§ **Data records**
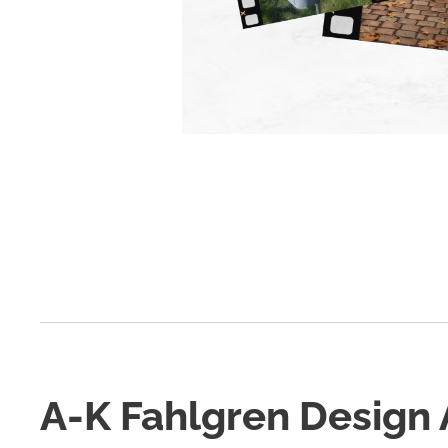
A-K Fahlgren Design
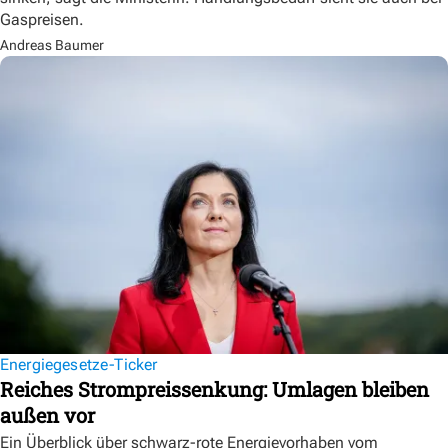
Gaspreisen.
Andreas Baumer
Energiegesetze-Ticker
Reiches Strompreissenkung: Umlagen bleiben
außen vor
Ein Überblick über schwarz-rote Energievorhaben vom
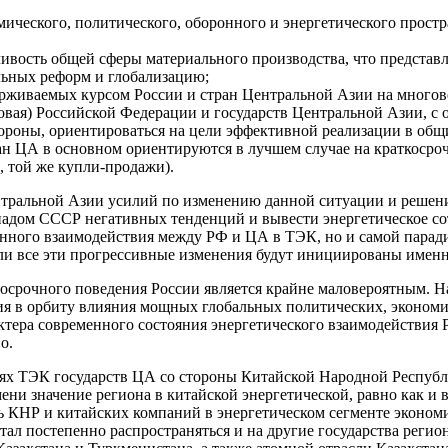
мического, политического, оборонного и энергетического прост
ивость общей сферы материального производства, что представл
льных реформ и глобализацию;
рживаемых курсом России и стран Центральной Азии на многов
зовая) Российской Федерации и государств Центральной Азии, с
 стороны, ориентироваться на цели эффективной реализации в об
ан ЦА в основном ориентируются в лучшем случае на краткосроч
, той же купли-продажи).
нтральной Азии усилий по изменению данной ситуации и решен
спадом СССР негативных тенденций и вывести энергетическое со
енного взаимодействия между РФ и ЦА в ТЭК, но и самой паради
сли все эти прогрессивные изменения будут инициированы именн
осрочного поведения России является крайне маловероятным. Н
ия в орбиту влияния мощных глобальных политических, экономич
ктера современного состояния энергетического взаимодействия 
о.
слях ТЭК государств ЦА со стороны Китайской Народной Республ
мени значение региона в китайской энергетической, равно как и
ть КНР и китайских компаний в энергетическом сегменте эконом
стал постепенно распространяться и на другие государства рег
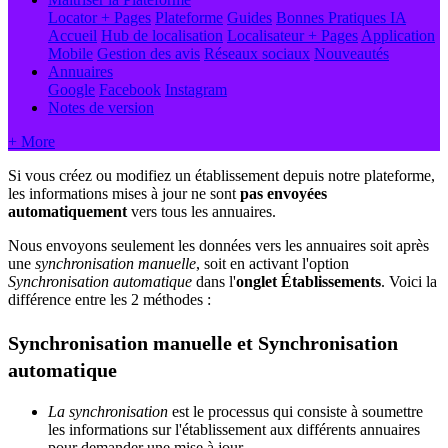
Locator + Pages
Plateforme
Guides
Bonnes Pratiques
IA
Accueil
Hub de localisation
Localisateur + Pages
Application
Mobile
Gestion des avis
Réseaux sociaux
Nouveautés
Annuaires
Google
Facebook
Instagram
Notes de version
+ More
Si vous créez ou modifiez un établissement depuis notre plateforme,
les informations mises à jour ne sont
pas envoyées
automatiquement
vers tous les annuaires.
Nous envoyons seulement les données vers les annuaires soit après
une
synchronisation manuelle
, soit en activant l'option
Synchronisation automatique
dans l'
onglet Établissements
. Voici la
différence entre les 2 méthodes :
Synchronisation manuelle et Synchronisation
automatique
La synchronisation
est le processus qui consiste à soumettre
les informations sur l'établissement aux différents annuaires
pour demander une mise à jour.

§ **Requirement**
When you transcribe the entries above, keep every word exact and leave out the pictures.

§ **Exercise output**
A-K Fahlgren Design
Gaspreisen.
Andreas Baumer
Energiegesetze-Ticker
Reiches Strompreissenkung: Umlagen bleiben
außen vor
Ein Überblick über schwarz-rote Energievorhaben vom
мического, политического, оборонного и энергетического прост
ивость общей сферы материального производства, что представл
льных реформ и глобализацию;
рживаемых курсом России и стран Центральной Азии на многов
зовая) Российской Федерации и государств Центральной Азии, с
 стороны, ориентироваться на цели эффективной реализации в об
ан ЦА в основном ориентируются в лучшем случае на краткосроч
, той же купли-продажи).
нтральной Азии усилий по изменению данной ситуации и решен
спадом СССР негативных тенденций и вывести энергетическое со
енного взаимодействия между РФ и ЦА в ТЭК, но и самой паради
сли все эти прогрессивные изменения будут инициированы именн
осрочного поведения России является крайне маловероятным. Н
ия в орбиту влияния мощных глобальных политических, экономич
ктера современного состояния энергетического взаимодействия 
о.
слях ТЭК государств ЦА со стороны Китайской Народной Республ
мени значение региона в китайской энергетической, равно как и
ть КНР и китайских компаний в энергетическом сегменте эконом
стал постепенно распространяться и на другие государства рег
Locator + Pages
Plateforme
Guides
Bonnes Pratiques
IA
Accueil
Hub de localisation
Localisateur + Pages
Application
Mobile
Gestion des avis
Réseaux sociaux
Nouveautés
Annuaires
Google
Facebook
Instagram
Notes de version
+ More
Si vous créez ou modifiez un établissement depuis notre plateforme,
les informations mises à jour ne sont
pas envoyées
automatiquement
vers tous les annuaires.
Nous envoyons seulement les données vers les annuaires soit après
une
synchronisation manuelle
, soit en activant l'option
Synchronisation automatique
dans l'
onglet Établissements
. Voici la
différence entre les 2 méthodes :
Synchronisation manuelle et Synchronisation
automatique
La synchronisation
est le processus qui consiste à soumettre
les informations sur l'établissement aux différents annuaires
pour demander une mise à jour.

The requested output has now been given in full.